At the same time, coal extraction in states like Wyoming tends to be cheaper than in the East, said David Victor, a professor of law at Stanford University.

"The underlying fundamentals in the two regions are pointing in opposite directions -- the Western industry has been ascendant, while the Eastern industry is flagging," Victor said.

Small rural electric co-ops have big 'clout'

Book added that the "new" coal in the West and the Illinois Basin is better suited for CCS than much of the coal in the East.

That means that lawmakers like Sen. Max Baucus (D-Mont.) may not want to align with Democrats from the Eastern part of coal country, Book said. In other words, what benefits one type of coal and CCS development may come at the expense of coal from elsewhere.

At the same time, Montana is largely a rural state that gets some of its power from rural electric cooperatives that burn a lot of coal. Rural co-ops, along with small Midwestern utilities, protested strongly during the House debate about how their coal-dependent consumers would be hit hard with climate legislation.

"They have a lot of clout here," Tom Power, a professor of economics at the University of Montana, said about rural co-ops in his state.

In an interview, Glenn English, the head of the National Rural Electric Cooperative Association, said the "basis of a deal" on climate change would revolve around helping coal consumers weatherize their homes to cut costs. He also said he wants the Federal Energy Regulatory Commission to gain authority to site electrical transmission lines to bring more renewable power online.

Other Midwestern utilities are pushing for more free allowances in a climate bill to cover what they say will be high costs for states with historically low electricity prices because of heavy coal usage.

Will more coal concessions tip the scale? Which way?

However, the ultimate fate of climate legislation in Congress may not depend on the wheeling and dealing on Capitol Hill, but on actions by other countries.

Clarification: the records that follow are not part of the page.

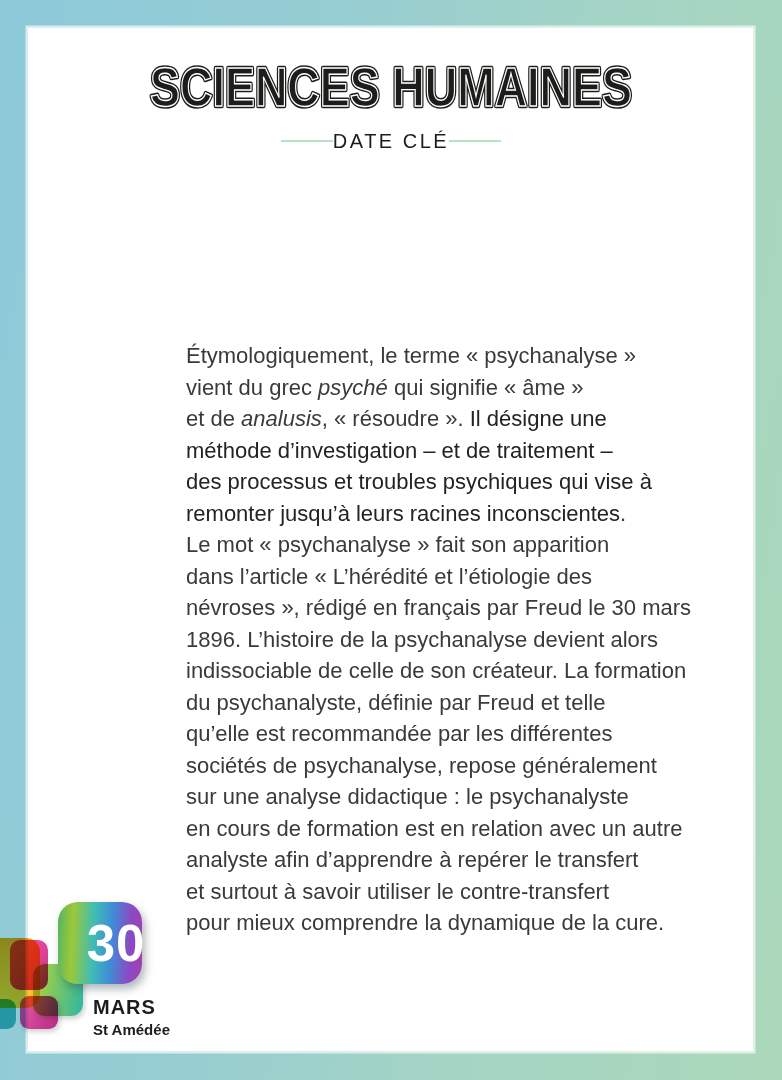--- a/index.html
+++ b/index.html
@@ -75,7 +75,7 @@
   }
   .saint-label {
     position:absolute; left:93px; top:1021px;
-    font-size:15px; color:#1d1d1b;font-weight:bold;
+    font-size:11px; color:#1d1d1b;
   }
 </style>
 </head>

China gets 81 percent of its power from coal and is now the biggest emitter of greenhouse gases globally. India relies on the fossil fuel for 68 percent of its electricity, according to the World Coal Institute.

For that reason, lawmakers like Sen. George Voinovich (R-Ohio) are arguing that the United States should not take action on the issue until the completion of December negotiations in Copenhagen to forge a post-2012 international climate pact. In a recent interview, he said unilateral action by the United States with a climate bill could lead to a competitive advantage for China.

Democratic leaders also have a difficult balancing act in trying to offer concessions to coal-state lawmakers without causing the liberal wing of the party to flee along with environmental groups.

David Hamilton, director of the Sierra Club's global warming and energy program, said that his organization would not bolt over the new incentives for CCS but suggested that "there is a line" on coal that some senators will not cross if much more is given away to the industry.

He criticized the new CCS standards offered by Boxer as "picking winners and losers" on energy. The Sierra Club has been fighting both mountaintop-removal mining and coal plant construction in court.

"The more the coal-state senators try to preserve every percentage point of their market share," Hamilton said, "the harder it's going to be to get a deal."